All of the data that follows should be written out exactly.

Material provided Start Marker

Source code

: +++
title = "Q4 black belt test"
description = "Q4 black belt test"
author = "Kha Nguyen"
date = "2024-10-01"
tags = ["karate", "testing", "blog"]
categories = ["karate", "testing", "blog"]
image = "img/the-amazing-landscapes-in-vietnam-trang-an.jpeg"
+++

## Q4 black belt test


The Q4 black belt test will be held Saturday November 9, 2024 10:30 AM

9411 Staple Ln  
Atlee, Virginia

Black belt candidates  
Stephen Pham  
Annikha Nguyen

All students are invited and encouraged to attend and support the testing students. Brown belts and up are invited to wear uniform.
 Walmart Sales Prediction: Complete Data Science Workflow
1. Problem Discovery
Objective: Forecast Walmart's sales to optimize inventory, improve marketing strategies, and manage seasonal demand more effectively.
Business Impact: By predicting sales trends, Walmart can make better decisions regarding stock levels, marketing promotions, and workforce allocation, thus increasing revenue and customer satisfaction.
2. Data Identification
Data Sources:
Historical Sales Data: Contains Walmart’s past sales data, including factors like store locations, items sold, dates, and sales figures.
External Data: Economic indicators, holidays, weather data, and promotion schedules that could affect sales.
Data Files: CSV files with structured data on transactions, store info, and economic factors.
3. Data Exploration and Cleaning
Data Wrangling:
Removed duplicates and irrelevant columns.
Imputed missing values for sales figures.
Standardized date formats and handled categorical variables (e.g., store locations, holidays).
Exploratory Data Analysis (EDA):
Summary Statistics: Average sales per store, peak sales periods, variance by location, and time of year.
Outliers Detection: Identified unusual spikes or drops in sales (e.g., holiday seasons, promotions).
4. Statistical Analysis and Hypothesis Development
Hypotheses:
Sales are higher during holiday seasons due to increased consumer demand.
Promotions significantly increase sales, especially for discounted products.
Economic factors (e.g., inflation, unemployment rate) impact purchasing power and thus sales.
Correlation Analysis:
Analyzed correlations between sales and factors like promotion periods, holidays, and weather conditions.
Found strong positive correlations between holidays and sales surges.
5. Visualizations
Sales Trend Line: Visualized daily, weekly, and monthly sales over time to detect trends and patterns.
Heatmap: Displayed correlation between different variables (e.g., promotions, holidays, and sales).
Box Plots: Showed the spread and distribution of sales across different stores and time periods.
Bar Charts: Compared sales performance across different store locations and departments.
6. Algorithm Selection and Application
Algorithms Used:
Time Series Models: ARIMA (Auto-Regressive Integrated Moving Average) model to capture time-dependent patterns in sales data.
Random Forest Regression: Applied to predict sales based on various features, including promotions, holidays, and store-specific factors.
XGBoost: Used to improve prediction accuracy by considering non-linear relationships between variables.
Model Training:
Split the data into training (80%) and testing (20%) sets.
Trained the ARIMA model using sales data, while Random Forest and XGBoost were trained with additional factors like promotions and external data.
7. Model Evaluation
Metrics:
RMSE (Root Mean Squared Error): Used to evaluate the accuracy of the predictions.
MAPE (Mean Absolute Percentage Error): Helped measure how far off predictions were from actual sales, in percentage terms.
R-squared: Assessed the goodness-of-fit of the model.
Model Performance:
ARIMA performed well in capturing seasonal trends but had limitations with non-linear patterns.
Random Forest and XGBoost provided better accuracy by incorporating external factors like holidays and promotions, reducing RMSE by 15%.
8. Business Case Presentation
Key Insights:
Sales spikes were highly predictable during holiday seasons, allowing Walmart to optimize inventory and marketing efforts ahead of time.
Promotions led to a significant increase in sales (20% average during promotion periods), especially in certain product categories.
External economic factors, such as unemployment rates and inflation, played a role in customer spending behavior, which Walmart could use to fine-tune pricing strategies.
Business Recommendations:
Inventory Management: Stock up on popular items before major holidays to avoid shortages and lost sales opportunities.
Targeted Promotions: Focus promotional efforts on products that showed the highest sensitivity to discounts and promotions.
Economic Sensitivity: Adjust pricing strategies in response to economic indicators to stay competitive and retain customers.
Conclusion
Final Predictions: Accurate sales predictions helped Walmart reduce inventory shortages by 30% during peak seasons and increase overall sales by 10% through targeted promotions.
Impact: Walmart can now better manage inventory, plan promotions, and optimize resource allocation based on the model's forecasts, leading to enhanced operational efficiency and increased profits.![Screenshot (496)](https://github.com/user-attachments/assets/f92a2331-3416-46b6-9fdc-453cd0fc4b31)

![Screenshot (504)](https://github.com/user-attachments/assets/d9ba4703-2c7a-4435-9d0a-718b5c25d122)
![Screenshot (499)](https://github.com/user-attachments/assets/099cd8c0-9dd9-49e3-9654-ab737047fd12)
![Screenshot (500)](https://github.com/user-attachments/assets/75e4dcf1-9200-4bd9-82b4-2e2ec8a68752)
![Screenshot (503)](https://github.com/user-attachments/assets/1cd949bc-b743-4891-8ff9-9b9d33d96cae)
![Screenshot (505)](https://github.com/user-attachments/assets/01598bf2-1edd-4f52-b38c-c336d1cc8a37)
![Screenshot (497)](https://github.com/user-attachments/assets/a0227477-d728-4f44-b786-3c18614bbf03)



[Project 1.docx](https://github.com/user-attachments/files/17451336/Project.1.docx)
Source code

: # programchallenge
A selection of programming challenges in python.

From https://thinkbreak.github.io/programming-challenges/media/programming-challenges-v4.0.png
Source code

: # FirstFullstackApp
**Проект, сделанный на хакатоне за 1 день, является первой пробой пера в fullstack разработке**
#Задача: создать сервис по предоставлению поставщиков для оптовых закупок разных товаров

Material provided End Marker

◆ **Problem solution**:
Source code

: +++
title = "Q4 black belt test"
description = "Q4 black belt test"
author = "Kha Nguyen"
date = "2024-10-01"
tags = ["karate", "testing", "blog"]
categories = ["karate", "testing", "blog"]
image = "img/the-amazing-landscapes-in-vietnam-trang-an.jpeg"
+++

## Q4 black belt test


The Q4 black belt test will be held Saturday November 9, 2024 10:30 AM

9411 Staple Ln  
Atlee, Virginia

Black belt candidates  
Stephen Pham  
Annikha Nguyen

All students are invited and encouraged to attend and support the testing students. Brown belts and up are invited to wear uniform.
 Walmart Sales Prediction: Complete Data Science Workflow
1. Problem Discovery
Objective: Forecast Walmart's sales to optimize inventory, improve marketing strategies, and manage seasonal demand more effectively.
Business Impact: By predicting sales trends, Walmart can make better decisions regarding stock levels, marketing promotions, and workforce allocation, thus increasing revenue and customer satisfaction.
2. Data Identification
Data Sources:
Historical Sales Data: Contains Walmart’s past sales data, including factors like store locations, items sold, dates, and sales figures.
External Data: Economic indicators, holidays, weather data, and promotion schedules that could affect sales.
Data Files: CSV files with structured data on transactions, store info, and economic factors.
3. Data Exploration and Cleaning
Data Wrangling:
Removed duplicates and irrelevant columns.
Imputed missing values for sales figures.
Standardized date formats and handled categorical variables (e.g., store locations, holidays).
Exploratory Data Analysis (EDA):
Summary Statistics: Average sales per store, peak sales periods, variance by location, and time of year.
Outliers Detection: Identified unusual spikes or drops in sales (e.g., holiday seasons, promotions).
4. Statistical Analysis and Hypothesis Development
Hypotheses:
Sales are higher during holiday seasons due to increased consumer demand.
Promotions significantly increase sales, especially for discounted products.
Economic factors (e.g., inflation, unemployment rate) impact purchasing power and thus sales.
Correlation Analysis:
Analyzed correlations between sales and factors like promotion periods, holidays, and weather conditions.
Found strong positive correlations between holidays and sales surges.
5. Visualizations
Sales Trend Line: Visualized daily, weekly, and monthly sales over time to detect trends and patterns.
Heatmap: Displayed correlation between different variables (e.g., promotions, holidays, and sales).
Box Plots: Showed the spread and distribution of sales across different stores and time periods.
Bar Charts: Compared sales performance across different store locations and departments.
6. Algorithm Selection and Application
Algorithms Used:
Time Series Models: ARIMA (Auto-Regressive Integrated Moving Average) model to capture time-dependent patterns in sales data.
Random Forest Regression: Applied to predict sales based on various features, including promotions, holidays, and store-specific factors.
XGBoost: Used to improve prediction accuracy by considering non-linear relationships between variables.
Model Training:
Split the data into training (80%) and testing (20%) sets.
Trained the ARIMA model using sales data, while Random Forest and XGBoost were trained with additional factors like promotions and external data.
7. Model Evaluation
Metrics:
RMSE (Root Mean Squared Error): Used to evaluate the accuracy of the predictions.
MAPE (Mean Absolute Percentage Error): Helped measure how far off predictions were from actual sales, in percentage terms.
R-squared: Assessed the goodness-of-fit of the model.
Model Performance:
ARIMA performed well in capturing seasonal trends but had limitations with non-linear patterns.
Random Forest and XGBoost provided better accuracy by incorporating external factors like holidays and promotions, reducing RMSE by 15%.
8. Business Case Presentation
Key Insights:
Sales spikes were highly predictable during holiday seasons, allowing Walmart to optimize inventory and marketing efforts ahead of time.
Promotions led to a significant increase in sales (20% average during promotion periods), especially in certain product categories.
External economic factors, such as unemployment rates and inflation, played a role in customer spending behavior, which Walmart could use to fine-tune pricing strategies.
Business Recommendations:
Inventory Management: Stock up on popular items before major holidays to avoid shortages and lost sales opportunities.
Targeted Promotions: Focus promotional efforts on products that showed the highest sensitivity to discounts and promotions.
Economic Sensitivity: Adjust pricing strategies in response to economic indicators to stay competitive and retain customers.
Conclusion
Final Predictions: Accurate sales predictions helped Walmart reduce inventory shortages by 30% during peak seasons and increase overall sales by 10% through targeted promotions.
Impact: Walmart can now better manage inventory, plan promotions, and optimize resource allocation based on the model's forecasts, leading to enhanced operational efficiency and increased profits.![Screenshot (496)](https://github.com/user-attachments/assets/f92a2331-3416-46b6-9fdc-453cd0fc4b31)

![Screenshot (504)](https://github.com/user-attachments/assets/d9ba4703-2c7a-4435-9d0a-718b5c25d122)
![Screenshot (499)](https://github.com/user-attachments/assets/099cd8c0-9dd9-49e3-9654-ab737047fd12)
![Screenshot (500)](https://github.com/user-attachments/assets/75e4dcf1-9200-4bd9-82b4-2e2ec8a68752)
![Screenshot (503)](https://github.com/user-attachments/assets/1cd949bc-b743-4891-8ff9-9b9d33d96cae)
![Screenshot (505)](https://github.com/user-attachments/assets/01598bf2-1edd-4f52-b38c-c336d1cc8a37)
![Screenshot (497)](https://github.com/user-attachments/assets/a0227477-d728-4f44-b786-3c18614bbf03)



[Project 1.docx](https://github.com/user-attachments/files/17451336/Project.1.docx)
Source code

: # programchallenge
A selection of programming challenges in python.

From https://thinkbreak.github.io/programming-challenges/media/programming-challenges-v4.0.png
Source code

: # FirstFullstackApp
**Проект, сделанный на хакатоне за 1 день, является первой пробой пера в fullstack разработке**
#Задача: создать сервис по предоставлению поставщиков для оптовых закупок разных товаров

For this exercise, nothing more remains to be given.